THE DATA>

§ §

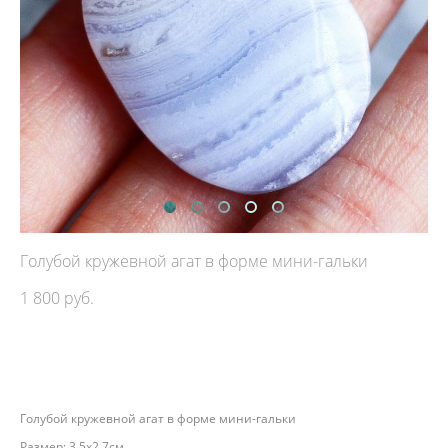
Голубой кружевной агат в форме мини-гальки
1 800 pуб.
ДОБАВИТЬ В КОРЗИНУ
Голубой кружевной агат в форме мини-гальки
Размер: 3,5х2,7см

§ §

EXERCISE DESCRIPTION> Write the records out in full, word for word; leave every picture behind.

SOLUTION>
Голубой кружевной агат в форме мини-гальки
1 800 pуб.
ДОБАВИТЬ В КОРЗИНУ
Голубой кружевной агат в форме мини-гальки
Размер: 3,5х2,7см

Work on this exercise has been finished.